Penso che i nostri giudici, prima di condannarci, dovrebbero capire perché abbiamo sbagliato e subito dopo i nostri “educatori” dovrebbero preoccuparsi di tenerci dentro meno possibile, perché il carcere uccide più dei nostri reati.

Il carcere, anche nel migliore “mondo possibile”, è violenza, pura violenza. Il carcere non è la medicina, ma è il peggiore dei mali. Non è con il carcere o con la giustizia delle catene che si “educa”, ma, piuttosto, con l’amore. E l’amore in carcere è la cosa che manca più di tutto. Il carcere migliore è quello che ancora devono costruire.

In galera, per non diventare scemi, bisognava diventare matti perché dopo tanti anni di carcere solo la follia ti può salvare. Il carcere è la terra di nessuno e per sopravvivere a volte devi diventare ancora più cattivo, per non perdere la tua umanità e quel poco d’amore che ti è rimasto dentro. Il carcere, con i suoi artigli di cemento armato, non dilania solo la carne e le ossa dei prigionieri. Non beve solo il loro sangue e le loro lacrime, ma ne divora l’anima. Io credo che il carcere sia come una malattia: meno se ne fa, più si guarisce in fretta. La limitazione dei contatti con l’esterno, l’imposizione di norme burocratiche ottuse e spesso stupide e infantili, per anni e anni, creano dei poveri diavoli. Io credo che la galera, così com’è, sia un’istituzione totale e criminogena, perché oltre a farti perdere la libertà, la gestione della tua vita e spesso anche dei tuoi pensieri, ti spoglia della tua identità. Il carcere ti disinsegna a vivere.

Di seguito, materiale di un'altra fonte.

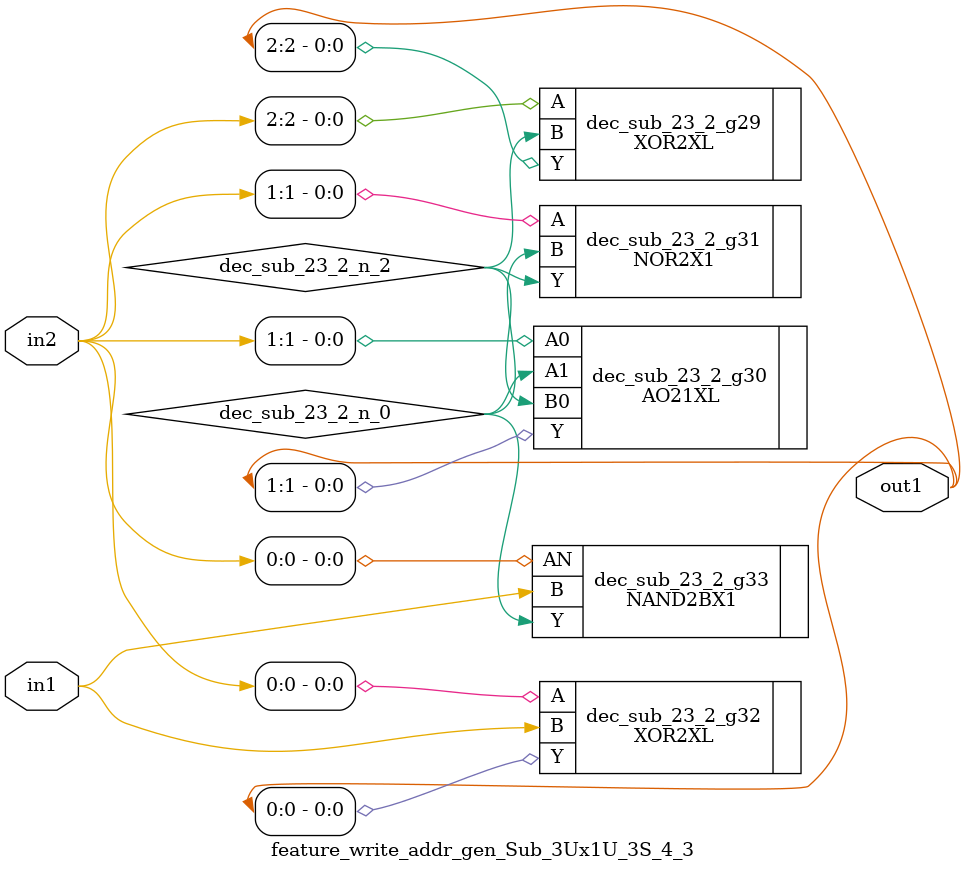
<source format=v>
`timescale 1ps / 1ps


module feature_write_addr_gen_Sub_3Ux1U_3S_4_3(in2, in1, out1);
  input [2:0] in2;
  input in1;
  output [2:0] out1;
  wire [2:0] in2;
  wire in1;
  wire [2:0] out1;
  wire dec_sub_23_2_n_0, dec_sub_23_2_n_2;
  XOR2XL dec_sub_23_2_g29(.A (in2[2]), .B (dec_sub_23_2_n_2), .Y
       (out1[2]));
  AO21XL dec_sub_23_2_g30(.A0 (in2[1]), .A1 (dec_sub_23_2_n_0), .B0
       (dec_sub_23_2_n_2), .Y (out1[1]));
  NOR2X1 dec_sub_23_2_g31(.A (in2[1]), .B (dec_sub_23_2_n_0), .Y
       (dec_sub_23_2_n_2));
  XOR2XL dec_sub_23_2_g32(.A (in2[0]), .B (in1), .Y (out1[0]));
  NAND2BX1 dec_sub_23_2_g33(.AN (in2[0]), .B (in1), .Y
       (dec_sub_23_2_n_0));
endmodule



</source>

Il carcere rappresenta uno strumento di straordinaria ingiustizia, un luogo di esclusione e di annullamento della persona umana: dietro la vuota retorica di risocializzazione, di rieducazione, si nasconde in realtà una vita non degna di essere vissuta.

Io non vedo nessuna giustizia nel tenere un uomo trent’anni in carcere, e spesso per sempre, ci vedo solo tanta ingiustizia; paradossalmente, ci vedo più giustizia in un’immediata fucilazione.

Qual è la pena equa? Qualsiasi pena non sarà mai giusta, né equa, in quanto pena. Però, a mio parere, ci sarebbe una pena giusta: chi commette un reato è una persona socialmente o culturalmente malata, quindi basterebbe semplicemente curarla con attenzione.

La migliore vendetta per un figlio a cui hanno ucciso il padre sarebbe pretendere che la società, o lo Stato, cambi, migliori e reinserisca nella società la persona che ha sbagliato. Sarà il senso di colpa la sua pena eterna.

 È improbabile che le persone diventino buone chiuse in una gabbia. E per i forcaioli la certezza della pena potrebbe essere anche di fare scontare la pena fuori dal carcere. Una società è giusta se prima di pretendere che non ci siano reati, pretende che non ci siano luoghi di sofferenza e d’ingiustizia…

La gente dovrebbe sapere che il carcere così com’è non ti vuole punire o migliorare, ma ti vuole solo distruggere. Io sono per l’abolizione dell’istituzione carceraria. Si potrebbero e si devono trovare altri tipi di difesa e di punizione, perché tenere una persona chiusa in gabbia è diseducativo ed è peggio del crimine che si vuole punire.

Soprattutto per gli ergastolani, il carcere in Italia è un cimitero e la cella la loro tomba.

La pena deve dare speranza, altrimenti è come un’esecuzione, una vendetta, invece la propria pena si potrebbe scontare fuori dalle mura di un carcere, facendo cose socialmente utili.